It rather depends on your definition of "role-playing name". I have a character with a compound name. There is a full roleplay backstory of how he got given it and so forth. It was considered RP on the server he was created on to the extent that an officer of an RP guild stopped to chat with me when I was level 1 and asked me to apply when I was 20+
When he was about 30 the guild went through a bad patch and I started another identical character on FV - the Roleplaying Server - and immediately started to run into flack from a very few people who considered themselves the authorities on what was and wasn't roleplay. They were not interested in backstory or anything, just power-tripping. After 49 levels the name was petitioned off me despite not being in contravention of the current naming rules. It was also changed in contravention of all the SoE rules about informing etc. When I tried to argue I was stonewalled.
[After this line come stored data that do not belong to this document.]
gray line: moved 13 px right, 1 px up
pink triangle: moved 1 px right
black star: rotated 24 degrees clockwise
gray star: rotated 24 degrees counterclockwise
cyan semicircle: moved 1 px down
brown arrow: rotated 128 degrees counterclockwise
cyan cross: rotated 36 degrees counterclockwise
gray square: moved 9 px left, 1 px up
So I'm not a great fan of "roleplay name" as a definition. I do prefer to see names that fit the milieux of EQ. Having said that I use names from outside sources a lot. Part of this is a homage to one particular source, part is that it gives me a jump-start on the character of the character. Part of it is wondering if anyone else will ever recognise them
One of the most worrying things is when you see a silly combination of first and last name. The worry is that here is a mentality that went through 20 levels in order to complete what is usually a fairly weak joke.
It can also backfire. A few days back I saw "Ilovehugs Butkissesrbetter". Trouble was I read two "t"'s into the surname on the first take which gave me entirely the wrong impression. And this was on FV home of authentic RP(TM)
Totally stupid out-of-milieux names do annoy me. Headphonejack springs to mind as an example.
Playing on a European server makes you realise how linguistically limited the SoE team and name rulings are. Unless a name was in a Hollywood movie or a book popular in the US it gets through without a problem.